Reyes also asks this Court to appoint him counsel. Indigent civil litigants possess neither a constitutional nor a statutory right to appointed counsel. Parham v. Johnson, 126 F.3d 454, 456-57 (3d Cir. 1997). This Court is, however, permitted to request an attorney to represent a party unable to employ counsel. 28 U.S.C. § 1915. This Court, in determining whether counsel should be appointed to a pro se civil litigant, must consider: 1) whether plaintiff's claim contains arguable merit; 2) whether plaintiff has demonstrated the ability of presenting his own case; 3) the difficulty of the particular legal issues; 4) the degree to which a factual investigation will be required and the ability of the indigent plaintiff to pursue such investigation; 5) the extent to which the case is likely to turn on credibility determinations; 6) whether the case will require the testimony of expert witnesses; and 7) whether the plaintiff can attain and afford counsel on his own behalf.

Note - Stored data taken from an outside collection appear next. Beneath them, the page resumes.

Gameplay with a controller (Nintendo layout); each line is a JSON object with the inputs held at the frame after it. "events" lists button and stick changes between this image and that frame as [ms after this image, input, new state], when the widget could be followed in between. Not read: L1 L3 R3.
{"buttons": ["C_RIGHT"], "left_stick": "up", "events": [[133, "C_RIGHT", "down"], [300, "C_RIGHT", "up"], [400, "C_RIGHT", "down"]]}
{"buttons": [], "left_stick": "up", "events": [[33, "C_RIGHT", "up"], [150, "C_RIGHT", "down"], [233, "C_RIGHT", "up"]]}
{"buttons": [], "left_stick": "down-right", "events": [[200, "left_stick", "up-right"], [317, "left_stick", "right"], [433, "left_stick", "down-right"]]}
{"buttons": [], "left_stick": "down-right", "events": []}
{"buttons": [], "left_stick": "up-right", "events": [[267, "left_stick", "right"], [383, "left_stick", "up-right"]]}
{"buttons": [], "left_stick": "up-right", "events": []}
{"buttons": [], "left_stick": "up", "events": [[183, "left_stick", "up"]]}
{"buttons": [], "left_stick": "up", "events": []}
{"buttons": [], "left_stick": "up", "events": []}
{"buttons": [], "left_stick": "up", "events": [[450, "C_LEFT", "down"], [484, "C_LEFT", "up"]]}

Parham, 126 F.3d at 457-58; see also Tabron v. Grace, 6 F.3d 147, 156 (3d Cir. 1993). This Court should also be mindful of other considerations such as, lack of funding to pay appointed counsel, limited supply of competent lawyers willing to do pro bono work, and the value of lawyers' time. Tabron, 6 F.3d at 157-58.
Reyes recently filed this complaint and has not served Defendants. The factual and legal issues in this case have not been developed, making it difficult to assess Reyes's motion in light of the Parham/Tabron factors. Reyes, furthermore, provides minimal reasoning to support his motion to appoint counsel. Reyes merely states, "I request counsel for the reasons that, I am incarcerated . . . [and] I do not have any outside financial income." Considering these circumstances, Reyes's motion to appoint counsel is denied without prejudice.
Reyes is capable of presenting his claims at this early stage. Reyes has, without assistance of counsel, filed his complaint, a motion to proceed in forma pauperis, and a motion to appoint counsel. "If a case, as it develops, reveals itself to be legally or factually more complex than the complaint had indicated, a district court could reconsider a previous decision to deny appointed counsel. In sum, an order denying appointed counsel is one that a district court ordinarily would expect to reassess and revise in response to events occurring `in the ordinary course of litigation.'" Holt v. Ford, 862 F.2d 850, 852 (11th Cir. 1989) (quoting Moses H. Cone Memorial Hosp. v. Mercury Construction Corp., 460 U.S. 1, 12 n. 14, 103 S.Ct. 927, 935 n. 14 (1983)) (internal citation omitted). This Court is cognizant issues may arise in the course of this litigation which may substantiate Reyes's request for counsel. Appointment of counsel under 28 U.S.C. § 1915(e)(1) may be made at any point in the litigation and the Court may make such appointment sua sponte. Tabron, 6 F.3d at 156. If and when that occurs, this Court will consider a renewed motion for appointment of counsel. Accordingly, this Court enters the following:
ORDER
____ And now, this 7th day of July, 2005, Plaintiff's Motion to Proceed In Forma Pauperis (docket #4) is GRANTED consistent with the payment requirements discussed above. Plaintiff's Motion to Appoint Counsel (docket #3) is DENIED without prejudice.